Short of actually deploying their own militaries, there is only so much either America or Europe can do about this; not only are they out of weapons which can be easily spared, but even all the weaponry on Earth wouldn’t solve Kiev’s most critical military shortage, which is of actual soldiers. So their positions, and that of the Zelensky Government, have shifted.

But are they shifting fast enough? The obvious problem is that if Russia is winning on the ground, it is going to be bolder in its demands in the negotiations; the more of the Donbas it can secure on the battlefield, the less Ukraine has to bargain which (however unhappy the bargain might be). In retrospect, as some US generals did say at the time, the best time for Kiev to negotiate a peace was probably before its failed offensive in 2023, when its military was at maximum strength. But that very strength made accepting that impossible.

On the domestic front, the Chancellor is victim to fundamentally similar forces. Like its Ukrainian counterpart, the Starmer Government took office with objectives which were bullish to the point of irreality; the return of economic growth, like the total reconquest of Kiev’s pre-2014 borders, offered an attractive prospect which avoided the need to make painful decisions – and because those decisions could be avoided, nobody wanted to make them.

Sadly, restoring economic growth turned out not merely to be a matter of getting the Tories out and the grown-ups back in the room. Labour finds itself in exactly the same public spending vice as were the Conservatives, but without the benefit of the country’s apparently unshakeable residual belief that the Tories are to be trusted on the economy. So Reeves started making concessions: breaking her promise not to raise taxes, alongside an abortive attempt to cut the welfare bill.

Again, however, she is pursuing reality rather than facing it. Hiking taxes in middle earners will allow her to avoid another confrontation with Labour backbenchers over welfare spending, but it is not a solution, either to the country’s overall economic prospects or even to the Government’s medium-term woes. Raising tax to fund revenue expenditure is one thing, but doing it to prop up runaway revenue budgets is simply sucking money out of the productive economy to spend unproductively.

Likewise, there is no sign that the Prime Minister is going to attempt any second thoughts about the Employment Rights Bill, which is by some margin the most obvious non-spending initiative a growth-oriented government would dispose of. At this point, the question is simply to what extent the Government is refusing to orient itself to reality because its backbenchers won’t let it, versus because its most senior people genuinely don’t recognise that their economic, fiscal, and regulatory ambitions don’t add up.

This is not an exclusively Labour problem, by any means – I wrote in 2023 about Jeremy Hunt’s misuse of the long term:

“In modern British politics, there are two versions of “the long term”. The first is the real future, which will actually arrive at some point, and in which difficult decisions taken today will pay off – or the costs of difficult decisions deferred come due.
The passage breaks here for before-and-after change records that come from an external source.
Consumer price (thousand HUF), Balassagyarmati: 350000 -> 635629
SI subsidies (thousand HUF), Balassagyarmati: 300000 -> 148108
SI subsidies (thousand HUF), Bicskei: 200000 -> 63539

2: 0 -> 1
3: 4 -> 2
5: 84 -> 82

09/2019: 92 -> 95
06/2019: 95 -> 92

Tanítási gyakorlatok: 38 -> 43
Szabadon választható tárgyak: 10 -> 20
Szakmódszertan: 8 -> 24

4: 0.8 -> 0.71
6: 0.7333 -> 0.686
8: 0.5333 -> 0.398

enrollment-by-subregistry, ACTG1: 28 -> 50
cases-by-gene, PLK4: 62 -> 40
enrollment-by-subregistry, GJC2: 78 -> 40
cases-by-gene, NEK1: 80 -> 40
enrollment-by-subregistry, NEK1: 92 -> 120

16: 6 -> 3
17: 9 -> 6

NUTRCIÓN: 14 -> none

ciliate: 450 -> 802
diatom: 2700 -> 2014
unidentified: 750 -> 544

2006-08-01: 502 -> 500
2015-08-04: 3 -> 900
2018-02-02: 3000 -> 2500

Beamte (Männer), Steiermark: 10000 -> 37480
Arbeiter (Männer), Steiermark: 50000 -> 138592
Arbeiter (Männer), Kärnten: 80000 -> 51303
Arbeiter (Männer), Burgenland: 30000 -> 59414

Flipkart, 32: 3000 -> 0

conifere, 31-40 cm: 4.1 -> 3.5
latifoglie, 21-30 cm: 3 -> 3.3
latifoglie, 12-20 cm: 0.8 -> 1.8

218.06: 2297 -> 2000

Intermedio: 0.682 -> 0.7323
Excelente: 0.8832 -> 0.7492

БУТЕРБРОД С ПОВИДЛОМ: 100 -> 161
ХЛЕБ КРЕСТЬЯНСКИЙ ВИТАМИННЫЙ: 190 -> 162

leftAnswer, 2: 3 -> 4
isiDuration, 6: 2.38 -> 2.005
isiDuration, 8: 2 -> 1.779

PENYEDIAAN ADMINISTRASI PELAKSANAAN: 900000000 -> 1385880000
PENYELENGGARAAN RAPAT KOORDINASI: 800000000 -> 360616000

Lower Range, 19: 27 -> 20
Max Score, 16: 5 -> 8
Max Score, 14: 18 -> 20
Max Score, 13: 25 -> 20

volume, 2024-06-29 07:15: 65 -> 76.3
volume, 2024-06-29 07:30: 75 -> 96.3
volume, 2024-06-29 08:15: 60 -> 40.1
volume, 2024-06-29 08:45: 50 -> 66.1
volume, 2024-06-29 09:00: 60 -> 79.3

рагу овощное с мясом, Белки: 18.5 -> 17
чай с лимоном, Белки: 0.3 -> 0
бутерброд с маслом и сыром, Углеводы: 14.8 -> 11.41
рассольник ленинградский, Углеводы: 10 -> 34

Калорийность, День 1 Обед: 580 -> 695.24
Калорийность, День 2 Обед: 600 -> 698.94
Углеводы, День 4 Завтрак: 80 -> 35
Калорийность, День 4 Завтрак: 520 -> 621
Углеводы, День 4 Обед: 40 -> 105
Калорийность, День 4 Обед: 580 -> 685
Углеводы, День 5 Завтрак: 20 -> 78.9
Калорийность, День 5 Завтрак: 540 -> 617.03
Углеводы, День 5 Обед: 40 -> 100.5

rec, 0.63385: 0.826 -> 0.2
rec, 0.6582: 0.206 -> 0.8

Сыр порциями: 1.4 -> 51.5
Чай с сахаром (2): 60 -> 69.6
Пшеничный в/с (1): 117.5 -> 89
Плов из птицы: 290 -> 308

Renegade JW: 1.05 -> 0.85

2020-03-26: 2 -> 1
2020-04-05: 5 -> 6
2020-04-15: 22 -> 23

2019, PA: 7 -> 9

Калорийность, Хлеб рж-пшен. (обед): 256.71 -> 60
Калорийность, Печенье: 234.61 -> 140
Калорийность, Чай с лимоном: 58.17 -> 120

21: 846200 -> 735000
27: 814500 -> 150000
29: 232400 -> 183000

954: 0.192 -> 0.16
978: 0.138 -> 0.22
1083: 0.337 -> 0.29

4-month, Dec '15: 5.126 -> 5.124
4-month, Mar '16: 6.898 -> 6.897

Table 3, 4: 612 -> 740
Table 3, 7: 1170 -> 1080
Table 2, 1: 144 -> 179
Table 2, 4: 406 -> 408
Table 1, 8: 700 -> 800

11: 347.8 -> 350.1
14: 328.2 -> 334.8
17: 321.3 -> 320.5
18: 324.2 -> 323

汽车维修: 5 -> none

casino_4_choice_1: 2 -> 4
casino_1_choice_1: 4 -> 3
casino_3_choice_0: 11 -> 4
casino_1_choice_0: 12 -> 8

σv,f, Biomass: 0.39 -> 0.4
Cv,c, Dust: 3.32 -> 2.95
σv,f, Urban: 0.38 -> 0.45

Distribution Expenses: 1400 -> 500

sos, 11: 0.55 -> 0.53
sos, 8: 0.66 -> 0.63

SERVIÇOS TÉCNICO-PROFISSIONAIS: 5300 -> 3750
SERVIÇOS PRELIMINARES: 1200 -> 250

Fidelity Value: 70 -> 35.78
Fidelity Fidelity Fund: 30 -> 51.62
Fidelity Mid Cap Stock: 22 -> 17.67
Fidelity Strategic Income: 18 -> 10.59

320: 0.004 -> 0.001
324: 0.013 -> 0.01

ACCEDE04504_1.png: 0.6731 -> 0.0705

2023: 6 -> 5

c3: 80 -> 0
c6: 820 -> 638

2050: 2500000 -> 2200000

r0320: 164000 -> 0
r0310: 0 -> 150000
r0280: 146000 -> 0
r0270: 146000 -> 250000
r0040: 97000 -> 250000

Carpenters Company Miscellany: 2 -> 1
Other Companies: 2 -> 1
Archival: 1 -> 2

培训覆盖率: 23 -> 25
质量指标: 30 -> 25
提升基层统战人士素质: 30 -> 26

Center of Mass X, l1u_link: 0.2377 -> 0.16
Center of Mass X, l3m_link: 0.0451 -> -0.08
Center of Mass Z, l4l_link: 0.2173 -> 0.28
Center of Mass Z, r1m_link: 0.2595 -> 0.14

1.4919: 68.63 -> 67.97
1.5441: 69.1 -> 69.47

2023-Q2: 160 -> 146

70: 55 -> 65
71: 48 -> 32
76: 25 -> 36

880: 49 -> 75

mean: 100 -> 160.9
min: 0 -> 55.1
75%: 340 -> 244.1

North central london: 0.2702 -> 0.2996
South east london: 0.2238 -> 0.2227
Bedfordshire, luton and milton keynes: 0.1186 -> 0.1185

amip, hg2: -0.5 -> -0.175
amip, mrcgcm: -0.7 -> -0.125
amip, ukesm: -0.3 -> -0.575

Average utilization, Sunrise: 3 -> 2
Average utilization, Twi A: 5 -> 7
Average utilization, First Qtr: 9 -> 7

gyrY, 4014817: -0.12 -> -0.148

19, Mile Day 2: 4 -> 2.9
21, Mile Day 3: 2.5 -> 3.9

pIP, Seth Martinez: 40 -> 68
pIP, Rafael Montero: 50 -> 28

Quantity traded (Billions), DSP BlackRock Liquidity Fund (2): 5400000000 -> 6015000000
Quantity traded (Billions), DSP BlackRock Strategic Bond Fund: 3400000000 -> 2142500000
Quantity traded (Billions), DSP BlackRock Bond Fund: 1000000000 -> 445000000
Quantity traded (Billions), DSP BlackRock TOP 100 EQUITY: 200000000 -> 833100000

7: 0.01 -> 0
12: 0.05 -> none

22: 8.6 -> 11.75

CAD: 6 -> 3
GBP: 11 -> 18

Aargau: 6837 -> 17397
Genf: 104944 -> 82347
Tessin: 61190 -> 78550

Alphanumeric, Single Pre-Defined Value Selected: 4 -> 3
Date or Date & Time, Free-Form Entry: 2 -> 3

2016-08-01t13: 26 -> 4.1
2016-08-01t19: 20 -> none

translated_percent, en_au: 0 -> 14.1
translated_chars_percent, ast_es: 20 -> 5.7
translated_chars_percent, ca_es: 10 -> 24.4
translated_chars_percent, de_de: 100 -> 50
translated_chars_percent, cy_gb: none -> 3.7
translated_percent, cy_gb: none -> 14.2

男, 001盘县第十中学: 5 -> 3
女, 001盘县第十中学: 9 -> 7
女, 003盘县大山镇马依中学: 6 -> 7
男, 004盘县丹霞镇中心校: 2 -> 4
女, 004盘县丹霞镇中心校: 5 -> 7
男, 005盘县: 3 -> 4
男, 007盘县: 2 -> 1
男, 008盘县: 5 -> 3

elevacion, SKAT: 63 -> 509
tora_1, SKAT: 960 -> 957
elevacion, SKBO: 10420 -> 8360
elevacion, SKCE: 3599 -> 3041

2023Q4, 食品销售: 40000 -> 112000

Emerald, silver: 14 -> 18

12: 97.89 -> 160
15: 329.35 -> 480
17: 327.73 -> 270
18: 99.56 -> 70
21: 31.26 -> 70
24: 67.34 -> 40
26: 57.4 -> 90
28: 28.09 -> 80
We very rarely encounter this version.

“The second is a time, an indeterminate but comfortably distant point in the future, at which we will get around to taking those difficult decisions once the urgent demands of our present moment – which must, of course, be our immediate priority – have abated.”

It is an unhappy fact that the best time to deal with a problem is so often the point at which dealing with it can be most easily put off. Yet sooner or later, the real version of tomorrow, not the magic kingdom full of better, braver people to whom you delegated the solving of problems but the world in which you reap what you sowed, eventually arrives. The choice is between facing up to it, or keeping up the increasingly futile quest for another, better tomorrow – when you’re still not building one.